The main goal of the program is to let all the parties (governments, businesses and IT companies) develop solutions to make service provision paperless and cashless.
It’s a great example of scaling up from pay-as-you-go solar panels repaid via M-Pesa transfers to more advanced services like micro-finance and general-purpose loans.
Kenya is the leader in accelerating FinTech solutions among African countries. Here are only a few examples of successful DFS startups from Kenya:
- M-PESA for retail (merchant) payments;
- mobile-only retail bond, M-Akiba for micro-investments in governmental securities;
- the Branch app for providing digital loans;
- FarmDrive, a Kenyan data-analytics company helping agricultural companies increase their portfolio.
It’s the brightest representative from quadrant #4. China has a very strong ecosystem and, unlike other countries, its middle class roughly equals the population of Europe.
Thanks to a great number of local tech firms, intelligent specialists and incumbents, many challenges that emerging countries are facing now were successfully overcome.
What’s important, non-banks and alternative financial services providers get permission from the regulator to use official credit registry.
It helps them build more accurate scoring models.
Challenges for banks and FinTech companies and growth opportunities
It seems like the authorities of developing countries have a given a green light to FinTech startups and the evolution of DFS. But there are still challenges slowing down this process.
- the population has low earning potential and lacks financial literacy;
- a poor regulation framework to control traditional and alternative financing;
- underdeveloped tech ecosystems and infrastructure;
- high compliance and risk management costs;
- limitations on trading and other financial activities;
- the domination of state-owned financial organizations.

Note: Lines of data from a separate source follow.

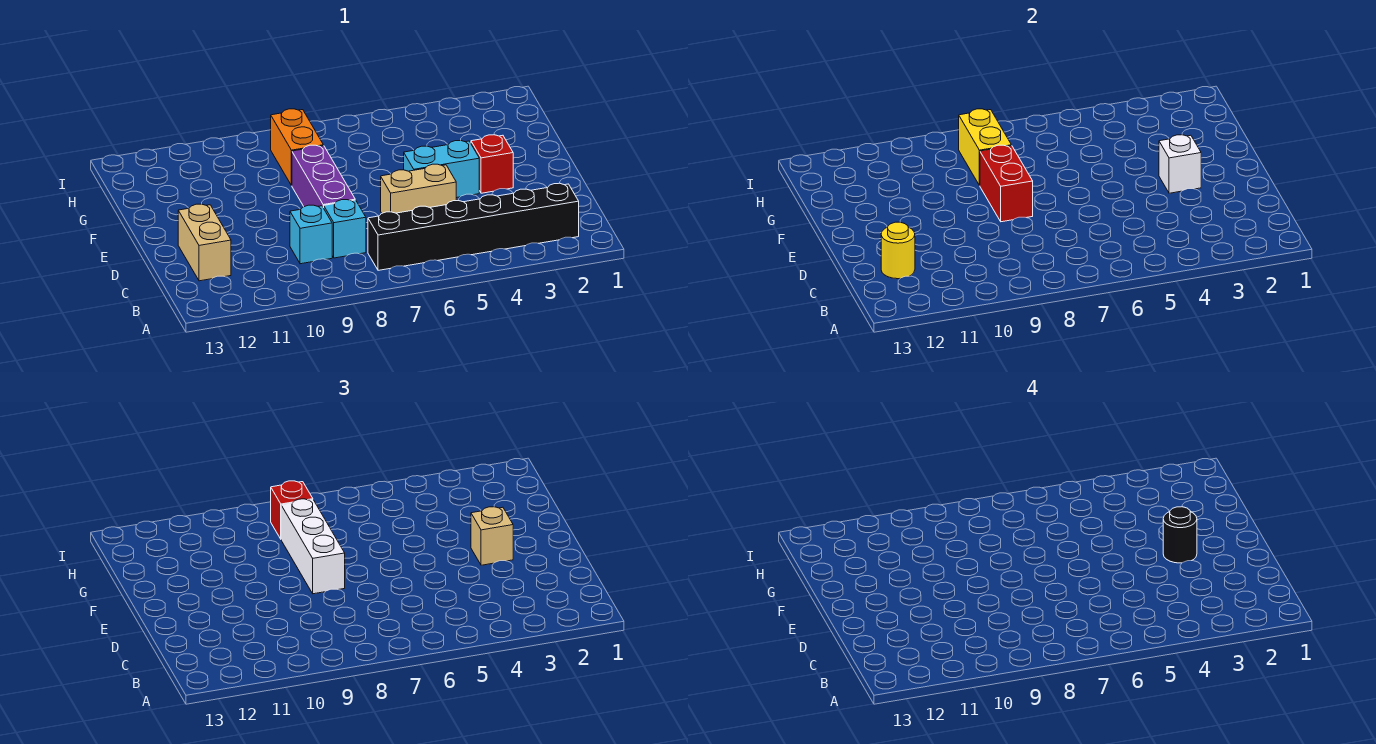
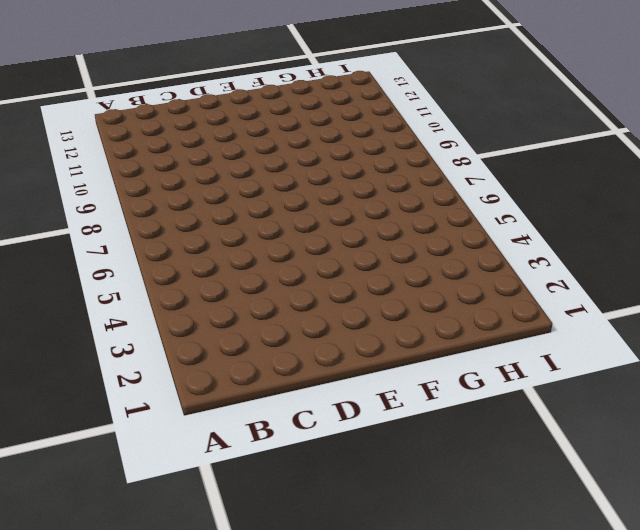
none -> black brick B2:B7 level 1
none -> cyan brick C8 level 1
none -> cyan brick C9 level 1

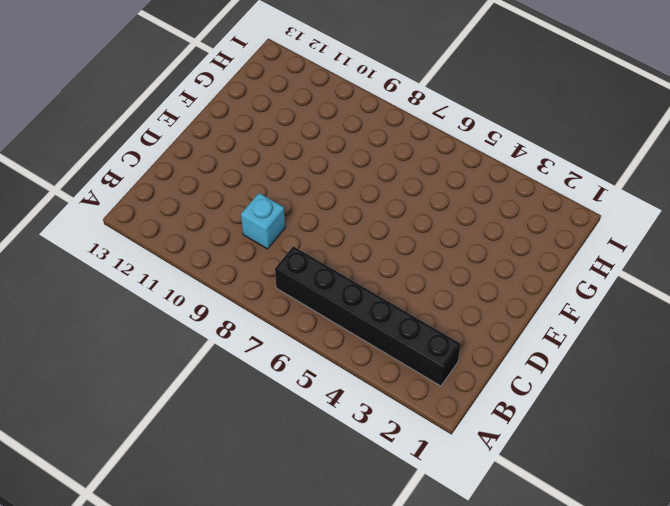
none -> cyan brick C8 level 1
none -> tan brick C12:D12 level 1
none -> tan brick D5:D6 level 1

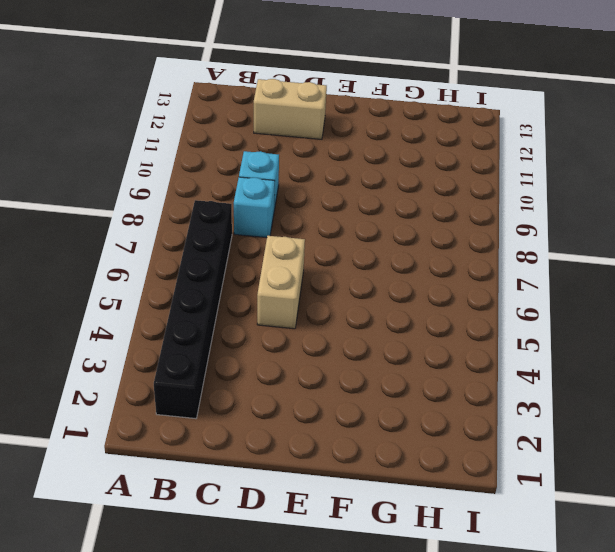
none -> purple brick D8:F8 level 1
none -> red brick E3 level 1
none -> cyan brick E4:E5 level 1

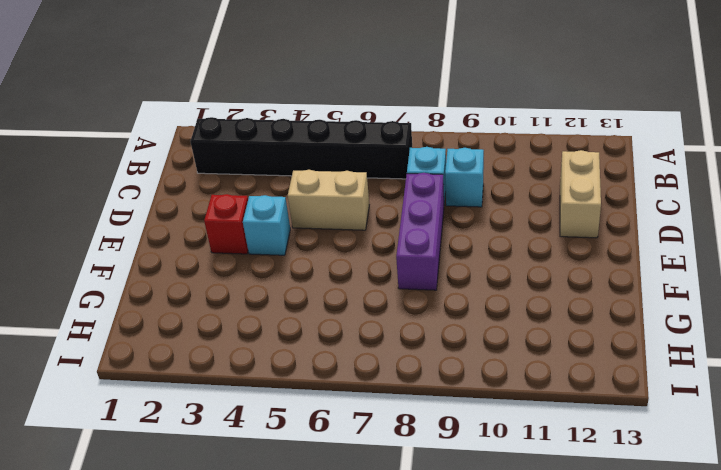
cyan brick E4 level 1 -> cyan brick E4:E5 level 1
none -> orange brick G8:H8 level 1
none -> yellow round brick C12 level 2
none -> white brick E3 level 2

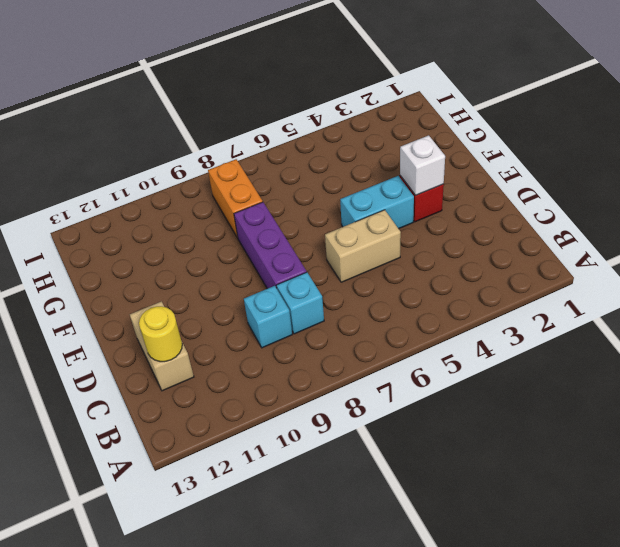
none -> black brick B2:B7 level 1
none -> red brick E8:F8 level 2
none -> yellow brick G8:H8 level 2

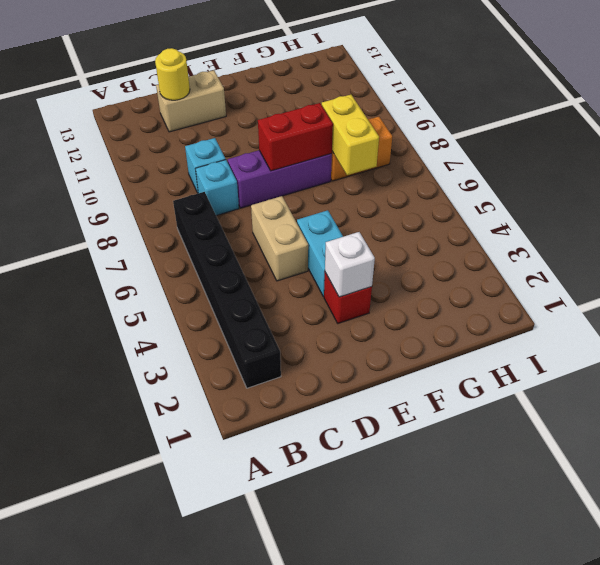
yellow brick G7:G8 level 2 -> yellow brick G8:H8 level 2
none -> tan brick E3 level 3
none -> white brick E8:G8 level 3
none -> red brick H8 level 3

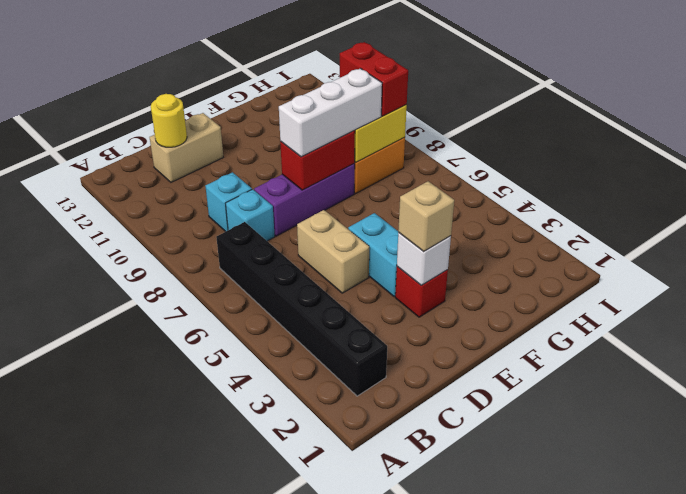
red brick H8:H9 level 3 -> red brick H8 level 3
none -> black round brick E3 level 4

- enabling new players, approaches and models such as AI/ML, Data/Cloud platforms, mobile technologies;
- opening the DFS market to non-banks;
- advancing the regulatory system towards better client protection;
- creating further demand for DFS and expanding their availability;
- removing barriers for new entrants to the market;
- large-scale G2P digitization.
Application of digital financial services: GSMA interoperability test platform
Now when the role of digital financial services and technology platforms in emerging economies is clear, let us show you one amazing project we were privileged to take part in.
The idea behind it is great, and we dare say, it can make the future of the DFS industry bright and better.
Our client, GSMA, has created a unique mobile ecosystem uniting mobile services providers, software companies, Internet providers, and device makers from all over the globe.
The cornerstone of the GSMA’s new project is mobile money interoperability: different providers and operators from various countries can interconnect their tech platforms via Mobile Money API and allow people to send and receive money via mobile devices.
In the global sense, it can help combat financial exclusion in African, Asian and Latin American countries.
The interoperability test platform that is being created by GSMA is a one-of-its-kind solution based on GSMA Mobile Money API and Mojaloop.
Using the platform environment, ecosystem participants can test interoperable mobile money solutions across different use cases.
Currently, the platform is fully open for usage and contribution since it should undergo careful tests to be presented to the wider audience.
You can get access to the Interoperability Test Platform to test the behaviour of your system in different scenarios and test certain use cases.
Financial services have great power. They can help a woman in Bangladesh who was retrenched and a small tourist business in India suffering amidst COVID-19.
Unfortunately, there’s still a great number of the unserved people who rely on cash and have no ways to augment personal capital.
Meanwhile, some countries are making important steps towards solving financial exclusion, others are not doing so well.
The key aspects that require changes to boost DFS are regulation, tech ecosystems and infrastructure, alternative finance providers, people financial education and literacy.